Top of SOURCE DATA

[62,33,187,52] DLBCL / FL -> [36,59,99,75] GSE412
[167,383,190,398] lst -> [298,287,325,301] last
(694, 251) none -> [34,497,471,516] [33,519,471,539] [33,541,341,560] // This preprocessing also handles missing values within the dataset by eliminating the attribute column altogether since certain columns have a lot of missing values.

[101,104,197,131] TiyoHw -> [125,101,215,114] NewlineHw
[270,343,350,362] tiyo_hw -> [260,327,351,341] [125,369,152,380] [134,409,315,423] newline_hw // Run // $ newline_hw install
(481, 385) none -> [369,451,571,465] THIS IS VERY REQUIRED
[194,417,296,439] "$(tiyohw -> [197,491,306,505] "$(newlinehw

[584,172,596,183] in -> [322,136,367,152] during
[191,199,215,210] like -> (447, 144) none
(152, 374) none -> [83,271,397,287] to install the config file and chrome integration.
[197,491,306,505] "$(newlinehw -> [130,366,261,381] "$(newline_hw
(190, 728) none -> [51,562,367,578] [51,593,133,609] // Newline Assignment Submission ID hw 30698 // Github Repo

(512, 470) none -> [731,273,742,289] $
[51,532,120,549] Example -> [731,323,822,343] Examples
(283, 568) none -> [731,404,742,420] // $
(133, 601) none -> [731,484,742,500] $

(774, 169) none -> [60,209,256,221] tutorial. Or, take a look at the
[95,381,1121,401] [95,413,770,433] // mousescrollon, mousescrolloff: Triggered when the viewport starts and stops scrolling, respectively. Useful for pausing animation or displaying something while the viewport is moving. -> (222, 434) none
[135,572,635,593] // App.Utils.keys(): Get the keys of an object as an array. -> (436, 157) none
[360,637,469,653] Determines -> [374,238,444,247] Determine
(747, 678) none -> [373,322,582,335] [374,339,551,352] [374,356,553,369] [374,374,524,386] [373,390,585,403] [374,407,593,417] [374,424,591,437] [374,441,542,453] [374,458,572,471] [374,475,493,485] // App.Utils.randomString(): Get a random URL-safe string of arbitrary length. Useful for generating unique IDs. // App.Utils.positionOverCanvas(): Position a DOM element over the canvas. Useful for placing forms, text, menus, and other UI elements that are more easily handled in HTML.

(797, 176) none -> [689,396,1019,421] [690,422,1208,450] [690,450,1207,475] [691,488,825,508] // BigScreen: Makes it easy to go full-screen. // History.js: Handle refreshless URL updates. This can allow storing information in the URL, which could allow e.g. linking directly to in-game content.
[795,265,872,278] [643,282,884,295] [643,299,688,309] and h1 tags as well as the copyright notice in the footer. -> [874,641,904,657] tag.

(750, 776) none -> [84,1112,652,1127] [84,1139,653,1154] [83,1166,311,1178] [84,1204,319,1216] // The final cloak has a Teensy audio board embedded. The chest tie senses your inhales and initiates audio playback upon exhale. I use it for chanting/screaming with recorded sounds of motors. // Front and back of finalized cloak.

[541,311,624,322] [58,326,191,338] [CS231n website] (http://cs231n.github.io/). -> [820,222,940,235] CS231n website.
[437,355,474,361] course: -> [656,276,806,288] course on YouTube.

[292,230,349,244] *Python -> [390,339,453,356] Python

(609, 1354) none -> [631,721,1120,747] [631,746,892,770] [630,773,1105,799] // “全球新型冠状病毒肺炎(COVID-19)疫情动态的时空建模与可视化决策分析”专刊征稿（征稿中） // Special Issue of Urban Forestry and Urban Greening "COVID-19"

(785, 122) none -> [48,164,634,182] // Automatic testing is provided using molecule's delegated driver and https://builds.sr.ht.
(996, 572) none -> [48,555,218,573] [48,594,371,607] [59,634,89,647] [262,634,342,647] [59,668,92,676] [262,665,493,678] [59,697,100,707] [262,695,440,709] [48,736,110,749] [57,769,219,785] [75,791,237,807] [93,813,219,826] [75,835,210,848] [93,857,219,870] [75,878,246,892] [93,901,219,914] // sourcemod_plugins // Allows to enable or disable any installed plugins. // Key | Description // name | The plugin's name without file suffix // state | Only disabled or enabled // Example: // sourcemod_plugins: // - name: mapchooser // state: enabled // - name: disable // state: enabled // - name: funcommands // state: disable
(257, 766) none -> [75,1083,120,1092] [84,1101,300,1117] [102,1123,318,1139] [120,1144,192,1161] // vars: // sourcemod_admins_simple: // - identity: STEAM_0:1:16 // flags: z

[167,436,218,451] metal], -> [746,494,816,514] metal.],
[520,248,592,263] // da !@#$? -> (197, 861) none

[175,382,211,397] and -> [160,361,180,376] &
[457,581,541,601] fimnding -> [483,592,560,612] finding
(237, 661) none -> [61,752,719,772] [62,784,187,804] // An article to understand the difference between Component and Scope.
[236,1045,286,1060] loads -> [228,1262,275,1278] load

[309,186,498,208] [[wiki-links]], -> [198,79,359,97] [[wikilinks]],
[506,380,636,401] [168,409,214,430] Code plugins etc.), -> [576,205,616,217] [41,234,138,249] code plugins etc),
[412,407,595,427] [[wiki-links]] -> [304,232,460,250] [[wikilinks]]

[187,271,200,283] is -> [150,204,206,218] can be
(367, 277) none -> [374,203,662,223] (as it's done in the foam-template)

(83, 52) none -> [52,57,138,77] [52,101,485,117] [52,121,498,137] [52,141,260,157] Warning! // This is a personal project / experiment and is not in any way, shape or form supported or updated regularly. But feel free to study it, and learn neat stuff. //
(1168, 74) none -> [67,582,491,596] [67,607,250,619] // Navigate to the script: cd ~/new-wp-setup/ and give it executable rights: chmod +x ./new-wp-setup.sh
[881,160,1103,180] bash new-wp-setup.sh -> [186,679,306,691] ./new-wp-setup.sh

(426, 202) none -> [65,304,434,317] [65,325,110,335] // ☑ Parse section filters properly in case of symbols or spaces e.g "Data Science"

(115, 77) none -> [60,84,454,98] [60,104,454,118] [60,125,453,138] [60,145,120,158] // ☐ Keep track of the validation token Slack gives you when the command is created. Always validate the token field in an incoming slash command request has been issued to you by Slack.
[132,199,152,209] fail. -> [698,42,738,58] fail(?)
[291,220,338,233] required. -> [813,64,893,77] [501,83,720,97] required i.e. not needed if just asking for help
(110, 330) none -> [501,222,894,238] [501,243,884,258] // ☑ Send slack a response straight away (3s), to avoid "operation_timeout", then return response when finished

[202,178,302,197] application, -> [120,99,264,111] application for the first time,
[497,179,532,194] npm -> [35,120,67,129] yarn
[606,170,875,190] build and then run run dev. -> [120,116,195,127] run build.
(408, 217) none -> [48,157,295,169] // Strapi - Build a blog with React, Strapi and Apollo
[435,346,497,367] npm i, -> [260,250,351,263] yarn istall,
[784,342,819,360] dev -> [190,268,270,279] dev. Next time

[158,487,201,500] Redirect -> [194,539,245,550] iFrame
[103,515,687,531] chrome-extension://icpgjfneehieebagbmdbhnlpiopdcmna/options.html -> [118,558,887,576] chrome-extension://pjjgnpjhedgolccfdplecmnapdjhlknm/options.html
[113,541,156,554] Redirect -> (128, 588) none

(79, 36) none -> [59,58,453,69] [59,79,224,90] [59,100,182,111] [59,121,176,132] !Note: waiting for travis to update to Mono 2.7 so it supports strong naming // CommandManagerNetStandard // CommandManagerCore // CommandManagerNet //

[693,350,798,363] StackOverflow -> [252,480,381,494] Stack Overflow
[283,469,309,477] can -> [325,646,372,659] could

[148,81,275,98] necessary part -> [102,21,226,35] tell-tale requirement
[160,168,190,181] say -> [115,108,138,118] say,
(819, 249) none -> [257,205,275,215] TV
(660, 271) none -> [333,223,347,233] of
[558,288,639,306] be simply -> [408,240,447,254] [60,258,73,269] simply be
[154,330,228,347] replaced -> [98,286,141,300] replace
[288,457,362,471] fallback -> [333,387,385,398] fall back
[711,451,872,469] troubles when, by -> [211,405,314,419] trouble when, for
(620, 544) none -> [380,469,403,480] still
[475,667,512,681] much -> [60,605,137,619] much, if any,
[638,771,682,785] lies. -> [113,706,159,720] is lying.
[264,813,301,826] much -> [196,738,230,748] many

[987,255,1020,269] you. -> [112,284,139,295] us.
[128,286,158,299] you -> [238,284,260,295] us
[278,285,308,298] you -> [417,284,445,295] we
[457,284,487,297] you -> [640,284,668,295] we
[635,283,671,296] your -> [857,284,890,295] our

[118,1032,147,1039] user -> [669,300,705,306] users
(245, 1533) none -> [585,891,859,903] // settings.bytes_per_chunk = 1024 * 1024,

Bottom of SOURCE DATA

Please give the number of lines in the entries that contain the word "then", and nothing besides it.

◆ SOLUTION TO THE PROBLEM
2